Scars aren’t just surface-level — they can extend into the fascia, muscles, and deeper layers, especially after abdominal surgeries. Only rubbing the top of the scar often misses the root of the problem.
✅ Do this instead:
Incorporate techniques that address deeper structures over time — like skin rolling, lifting, or gliding. A trained therapist can teach you how to safely reach the underlying layers without causing strain.
This is the most overlooked aspect of scar therapy. Scars — especially from birth, surgery, or trauma — can hold emotional tension. That tension may show up as physical discomfort or disconnect from the affected area.
✅ Do this instead:
Approach scar massage with mindfulness and compassion. Breathe deeply. Go slowly. Be open to whatever sensations or emotions arise. Healing is not just physical — it’s emotional too.

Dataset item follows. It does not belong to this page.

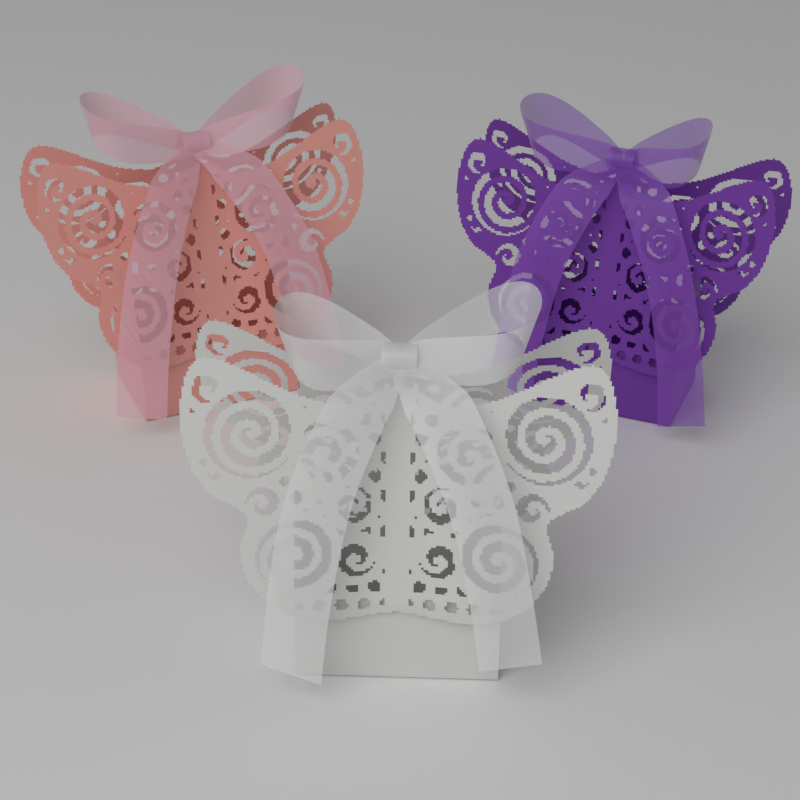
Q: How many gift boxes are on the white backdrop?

Scar work isn’t a one-time fix. Like any part of healing, it needs repetition and consistency to create real, lasting change.
✅ Do this instead:
Create a routine: even 5–10 minutes, a few times a week can lead to major improvements in the look, feel, and function of your scar over time. Little by little, your body adapts.
Scar massage, when done well, is about reconnection — to your body, your movement, and your confidence. Whether your goal is to reduce pain, improve mobility, or simply feel more at ease in your skin, avoiding these mistakes can make your healing journey smoother and more effective.If you're unsure where to begin or need personalised guidance, don’t hesitate to reach out to a qualified scar therapist or women's health physiotherapist. You deserve to heal fully — not just on the surface.